Page excerpt →
┌────────
How long does an FCA case take to litigate?
Depending on the approach taken by the DOJ to investigating the allegations in a qui tam complaint, a defendant may learn about a case any time from soon after it is filed to years later when the complaint is unsealed and served. While every case is unique, the data shows that the typical defendant in a qui tam action can expect a case against it to remain under seal for a little under two years while the DOJ undertakes its investigation.
If the case proceeds to litigation and is unsealed, the typical defendant will spend one or two more years in litigation, i.e., motions practice, discovery and — rarely — trial. Many defendants, however, can expect both the sealed investigation and subsequent public litigation to drag on for years longer.
First, looking at the sealed investigation phase, a majority of qui tam cases were unsealed within the first two years after the complaint was filed, with 28% unsealed in their first year and 31% in their second year.
The remaining 41% of qui tam cases remained sealed more than two years, and 12% of cases remained sealed more than four years.
Unsurprisingly, the longer a case was sealed and the longer the DOJ investigated, the more likely it was that the DOJ eventually intervened: The average case in its first year under seal had a 26% chance of the DOJ eventually deciding to intervene, a 35% chance in its second year, a nearly 50% chance in its third year and up from there.
Over a quarter of qui tam cases were resolved — whether through settlement or dismissal — either while the case was under seal or within a month after unsealing, many times as a result of an agreement reached while the case was sealed, and presumably prior to the defendant’s filing an answer or a motion to dismiss.
The remaining qui tam cases transitioned from investigation defense to litigation defense. Among these qui tam cases that continued past the first month after unsealing, half were resolved within one year of unsealing, potentially prior to significant discovery, a fifth in the second year, 16% in the third or fourth year and 12% were litigated more than four years after unsealing.
How will an FCA case likely end?
Early in a case, before the facts and legal theories are developed — and both sides’ appetites for litigation versus settlement are understood — it can be difficult for in-house counsel to assess the chances of prevailing in FCA litigation.
The data is consistent with the understanding FCA practitioners have long held: Defendants almost always settle if the DOJ intervenes and almost always prevail if the DOJ declines. And, on average, the DOJ declines to intervene in about three-fourths of cases — setting aside cases that were dismissed by relators prior to the DOJ’s intervention decision.
Among qui tam cases as a whole, nearly three-fourths were resolved with defendants paying nothing to the government. Unsurprisingly, the outcomes were especially favorable for defendants when the government declined to intervene, with 90% ending with no recovery for the government.
When the government chose to intervene, the percentages flipped against defendants, with 90% of cases ending in settlement or judgment for the government. Defendants fared slightly better in cases brought directly by the DOJ, with only 77% of cases ending in settlement or judgment.[2]
The longer a case continued after unsealing, the worse the outcome for defendants. The average qui tam case in its first year of litigation after unsealing had a 73% chance of eventually ending with no recovery. By year two, the average defendant’s odds of avoiding a payment to the government fell to 65%, and in years three and four the average defendant had only a 62% chance.
Countervailing forces drive these numbers. On one hand, in the intervened cases that transitioned from sealed investigation to unsealed litigation, the odds of a defendant eventually prevailing nearly doubled from 11% in the first year after unsealing to 19% by the fourth year.
└────────
Supplied records →
┌────────
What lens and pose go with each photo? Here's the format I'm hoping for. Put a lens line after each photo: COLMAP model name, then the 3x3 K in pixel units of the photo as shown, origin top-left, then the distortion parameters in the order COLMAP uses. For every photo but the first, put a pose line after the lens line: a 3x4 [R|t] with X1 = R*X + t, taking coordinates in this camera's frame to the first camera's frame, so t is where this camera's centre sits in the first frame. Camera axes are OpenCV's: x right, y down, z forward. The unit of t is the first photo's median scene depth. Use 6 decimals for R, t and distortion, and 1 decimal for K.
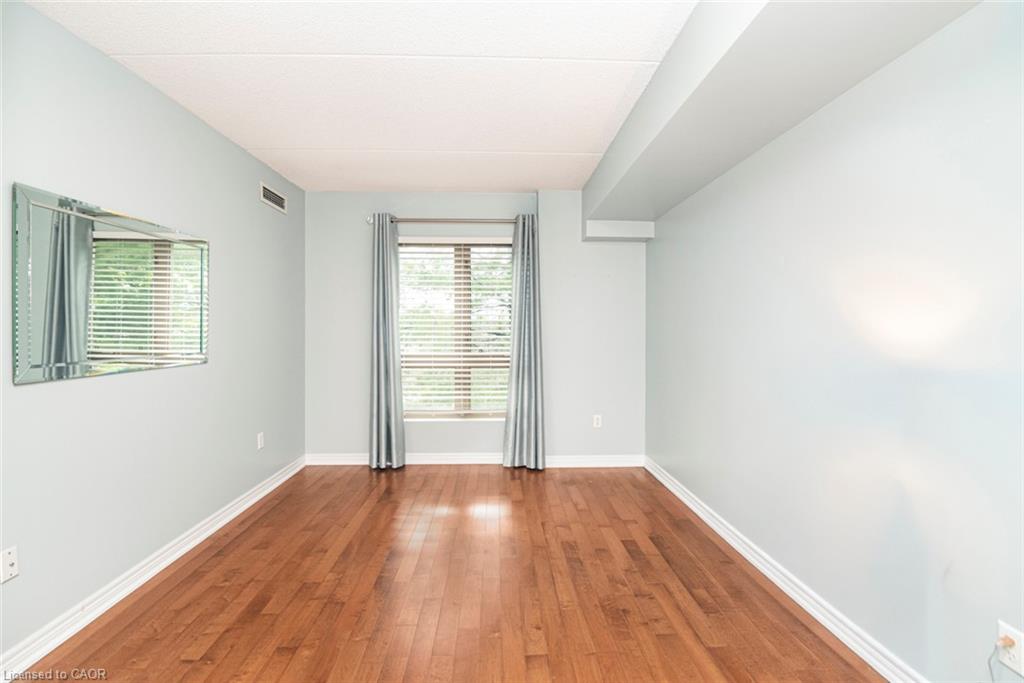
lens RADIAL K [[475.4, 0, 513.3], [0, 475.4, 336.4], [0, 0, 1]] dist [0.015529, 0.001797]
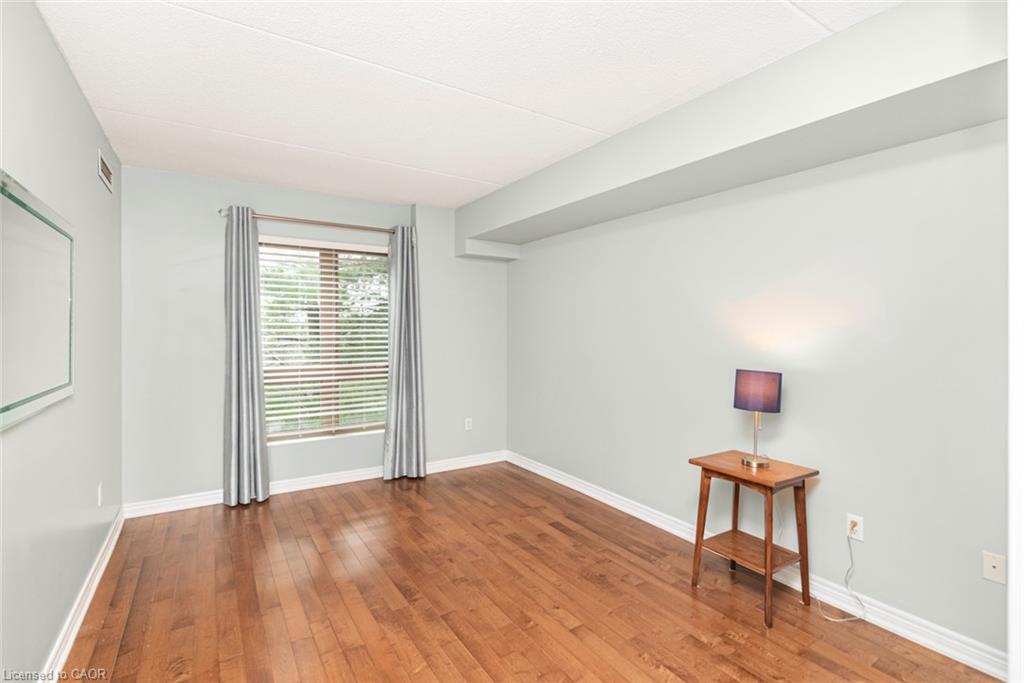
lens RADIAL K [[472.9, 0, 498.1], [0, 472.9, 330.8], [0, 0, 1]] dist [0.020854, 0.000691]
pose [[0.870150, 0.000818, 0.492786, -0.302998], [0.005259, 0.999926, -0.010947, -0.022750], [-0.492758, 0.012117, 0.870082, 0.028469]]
└────────
┌────────
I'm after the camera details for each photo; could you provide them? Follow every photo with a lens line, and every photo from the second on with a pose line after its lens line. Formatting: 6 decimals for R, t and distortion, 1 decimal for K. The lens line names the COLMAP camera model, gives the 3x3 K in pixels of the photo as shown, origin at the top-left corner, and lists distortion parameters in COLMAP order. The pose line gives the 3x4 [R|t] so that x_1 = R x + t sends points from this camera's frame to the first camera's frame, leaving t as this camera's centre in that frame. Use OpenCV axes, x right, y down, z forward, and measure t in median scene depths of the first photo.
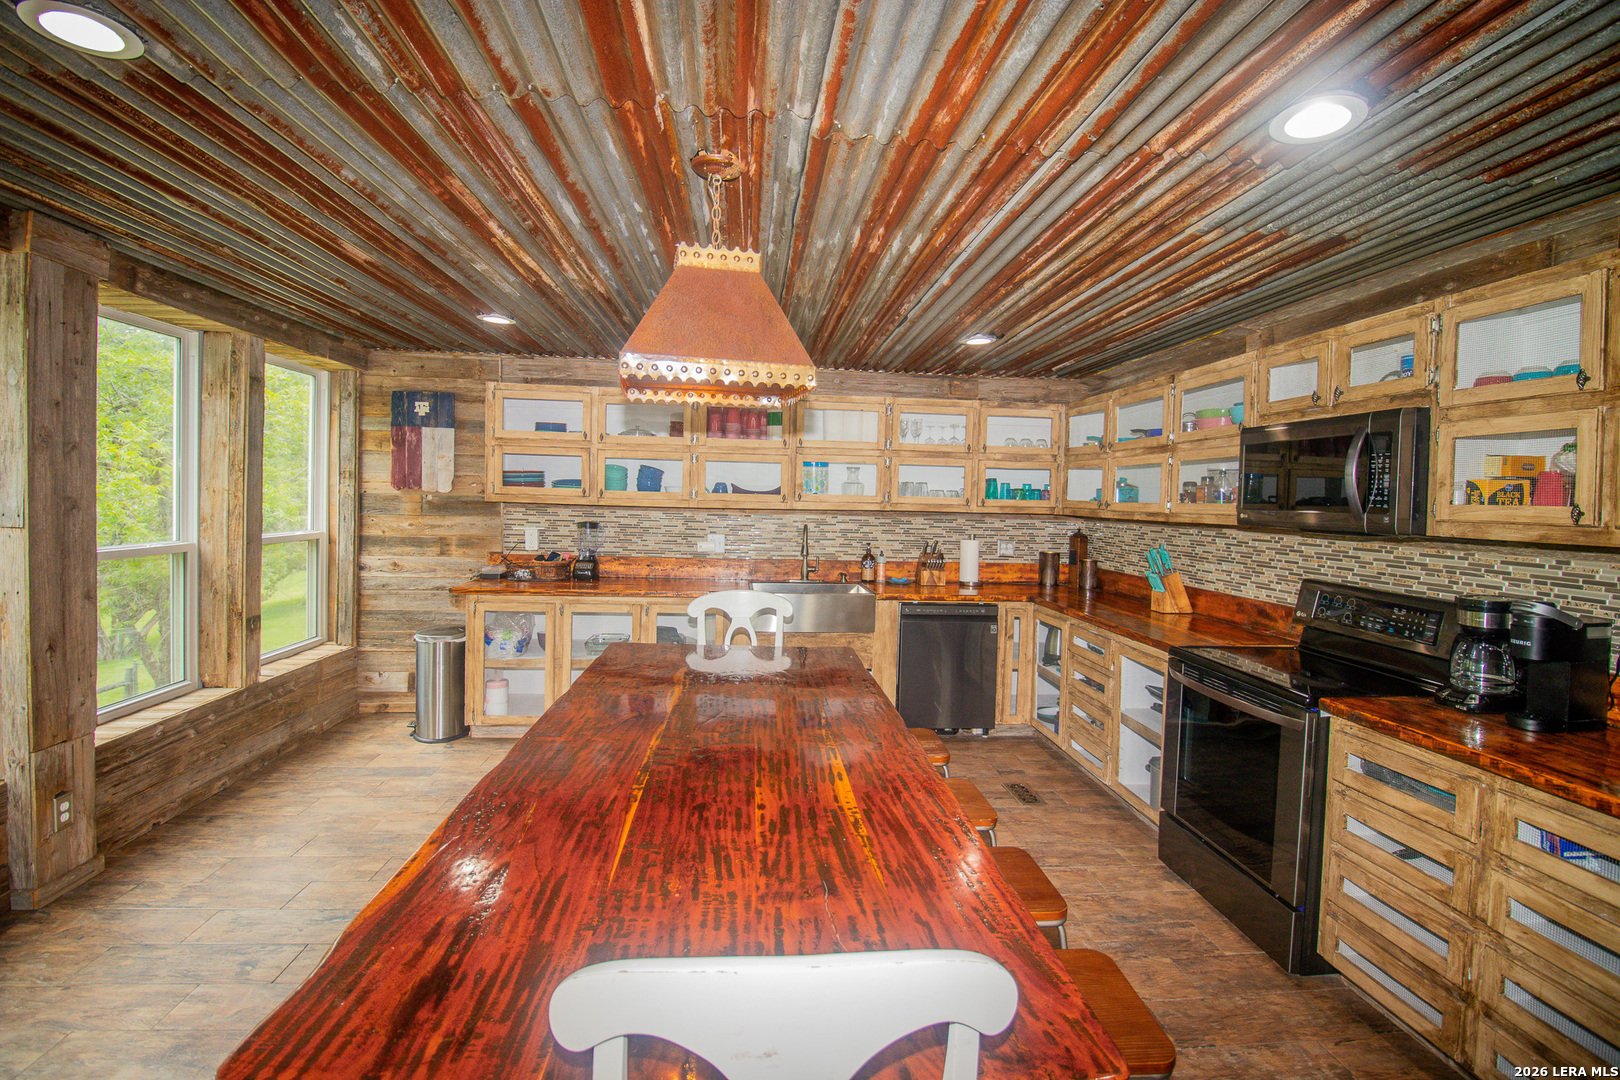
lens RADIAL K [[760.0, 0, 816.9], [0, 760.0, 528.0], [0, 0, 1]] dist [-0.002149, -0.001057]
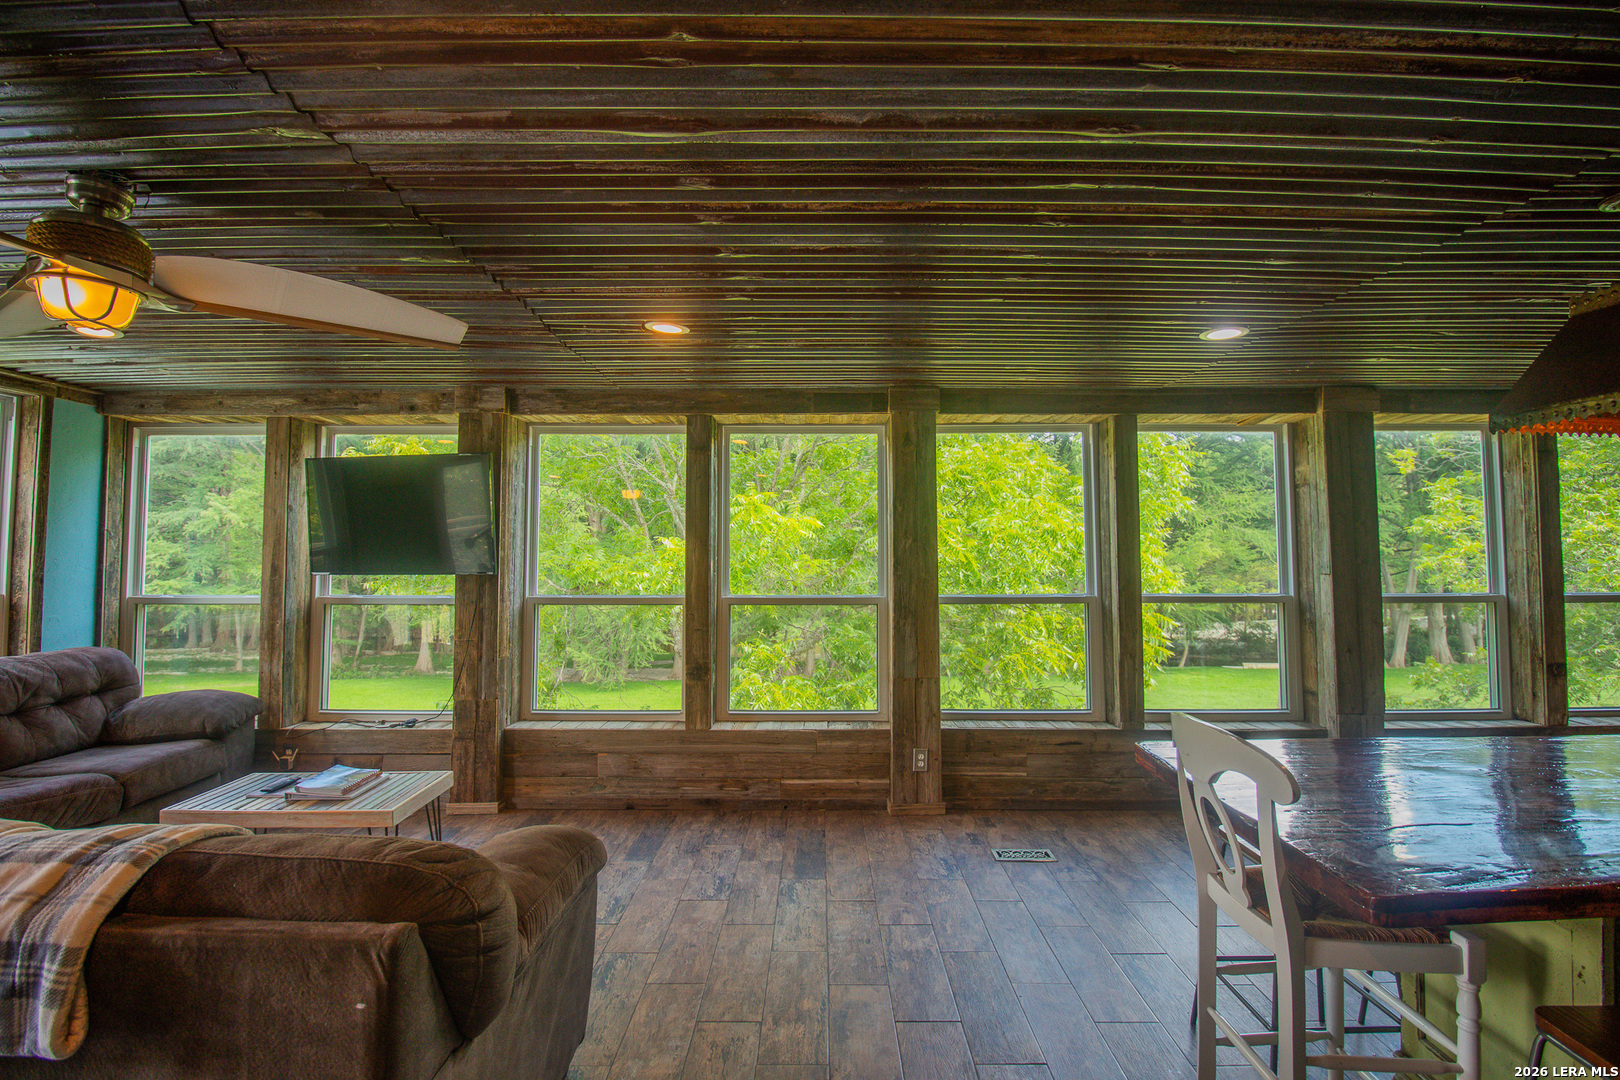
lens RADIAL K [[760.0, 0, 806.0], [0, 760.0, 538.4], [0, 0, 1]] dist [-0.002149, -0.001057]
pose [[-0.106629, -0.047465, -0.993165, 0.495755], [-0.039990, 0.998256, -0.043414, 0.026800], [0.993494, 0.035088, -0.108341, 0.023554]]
└────────
Actions to take →
1) Reproduce the records verbatim, starting at the line containing "What lens and" and ending at the line containing "dist [0.015529, 0.001797]", and omit the pictures from your answer.
2) Pick up the text on False Claims Act case timelines and outcomes where it stops, and carry it forward.

Exercise results →
1)
What lens and pose go with each photo? Here's the format I'm hoping for. Put a lens line after each photo: COLMAP model name, then the 3x3 K in pixel units of the photo as shown, origin top-left, then the distortion parameters in the order COLMAP uses. For every photo but the first, put a pose line after the lens line: a 3x4 [R|t] with X1 = R*X + t, taking coordinates in this camera's frame to the first camera's frame, so t is where this camera's centre sits in the first frame. Camera axes are OpenCV's: x right, y down, z forward. The unit of t is the first photo's median scene depth. Use 6 decimals for R, t and distortion, and 1 decimal for K.
lens RADIAL K [[475.4, 0, 513.3], [0, 475.4, 336.4], [0, 0, 1]] dist [0.015529, 0.001797]

2)
On the other hand, in declined cases, the average defendant’s chances of defeating the relator and avoiding paying the government fell from 86% in the first year to 77% in the second, to 73% in years three and four.
What do FCA defendants pay to settle?
Beyond accounting for the chances of avoiding any payout at all, assessing the risk also requires in-house counsel to assign a value to that risk. The data makes clear that most settlements paid under the FCA are relatively small ones, and that most of the DOJ’s multibillion-dollar annual reported recovery is driven by a few blockbuster settlements.
In qui tam cases where defendants eventually settled with the government or a court entered a judgment against the defendant, 40% ended in a payment of a million or less, and nearly 70% of cases ended in a payment of $5 million or less. The real money is in the big cases.
Among qui tam cases that ended in a recovery, the top 30% of qui tam cases by payment amount ended in a payment of more than $5 million, and 7% paid over $50 million. Intervened qui tam cases have slightly fewer low-dollar payments below $1 million, and a slightly higher proportion of recoveries for larger amounts.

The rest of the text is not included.